▶ **JOB**:
From the material beneath, pull every line with the word "Work".

▶ **DATA RECORDS**:
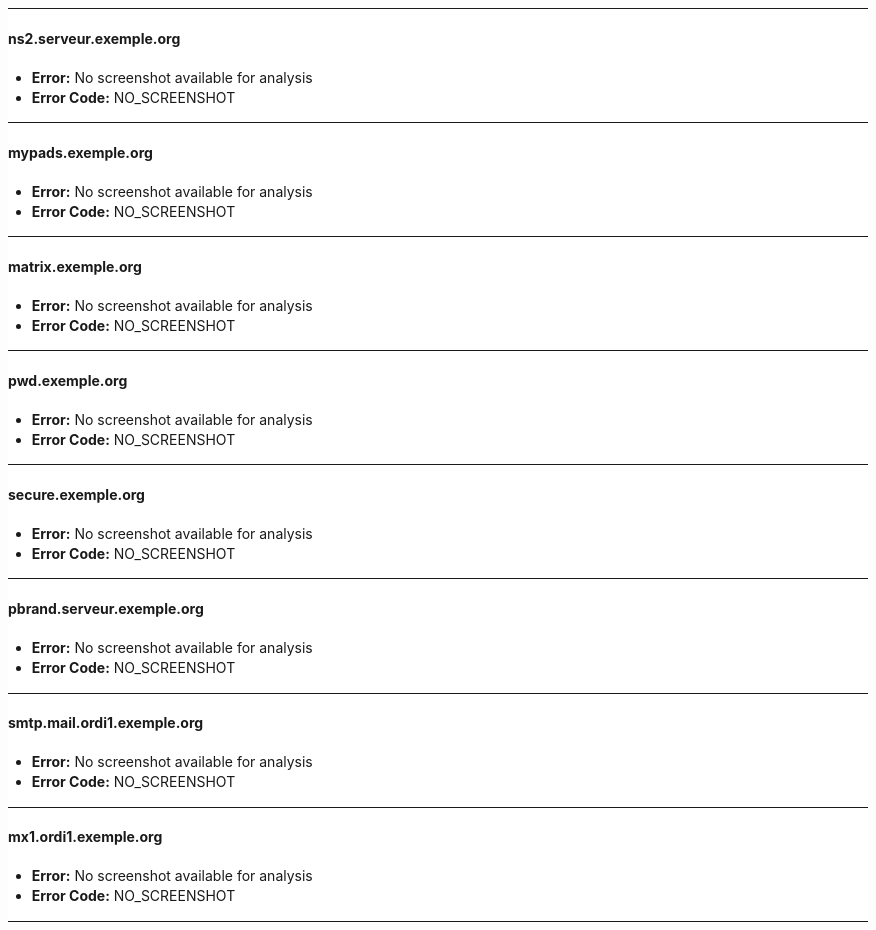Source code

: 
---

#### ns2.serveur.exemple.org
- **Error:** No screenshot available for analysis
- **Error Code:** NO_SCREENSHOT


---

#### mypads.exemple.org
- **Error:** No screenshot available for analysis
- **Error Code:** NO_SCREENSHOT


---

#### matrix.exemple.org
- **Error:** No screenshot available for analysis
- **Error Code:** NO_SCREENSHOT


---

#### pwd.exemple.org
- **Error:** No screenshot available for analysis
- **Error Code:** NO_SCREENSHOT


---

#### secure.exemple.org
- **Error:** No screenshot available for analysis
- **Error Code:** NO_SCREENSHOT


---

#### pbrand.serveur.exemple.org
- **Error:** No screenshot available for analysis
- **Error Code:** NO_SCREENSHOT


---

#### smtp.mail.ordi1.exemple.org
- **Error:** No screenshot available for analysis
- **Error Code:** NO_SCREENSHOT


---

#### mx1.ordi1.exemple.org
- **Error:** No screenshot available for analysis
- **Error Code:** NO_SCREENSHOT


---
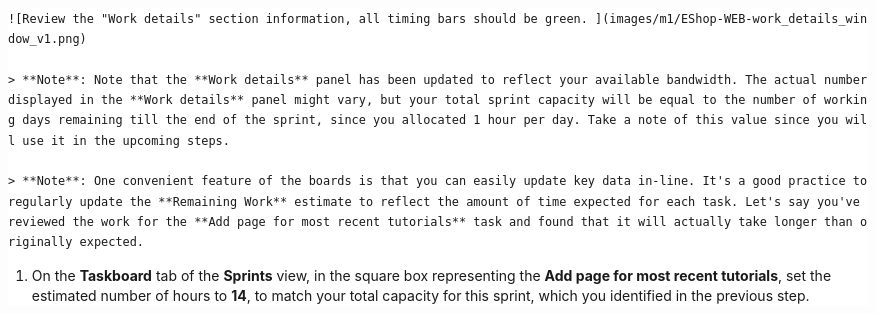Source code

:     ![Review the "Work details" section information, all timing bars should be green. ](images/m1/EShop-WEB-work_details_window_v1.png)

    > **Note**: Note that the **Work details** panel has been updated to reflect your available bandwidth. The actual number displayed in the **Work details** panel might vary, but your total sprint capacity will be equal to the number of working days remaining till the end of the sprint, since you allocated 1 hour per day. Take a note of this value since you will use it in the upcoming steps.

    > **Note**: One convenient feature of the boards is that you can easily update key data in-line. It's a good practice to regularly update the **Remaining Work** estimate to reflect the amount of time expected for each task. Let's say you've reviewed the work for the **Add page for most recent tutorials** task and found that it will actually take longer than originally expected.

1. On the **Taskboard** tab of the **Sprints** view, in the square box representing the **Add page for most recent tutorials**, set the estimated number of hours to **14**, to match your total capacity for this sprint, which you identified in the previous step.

▶ **OUTPUT**:
:     ![Review the "Work details" section information, all timing bars should be green. ](images/m1/EShop-WEB-work_details_window_v1.png)
    > **Note**: Note that the **Work details** panel has been updated to reflect your available bandwidth. The actual number displayed in the **Work details** panel might vary, but your total sprint capacity will be equal to the number of working days remaining till the end of the sprint, since you allocated 1 hour per day. Take a note of this value since you will use it in the upcoming steps.
    > **Note**: One convenient feature of the boards is that you can easily update key data in-line. It's a good practice to regularly update the **Remaining Work** estimate to reflect the amount of time expected for each task. Let's say you've reviewed the work for the **Add page for most recent tutorials** task and found that it will actually take longer than originally expected.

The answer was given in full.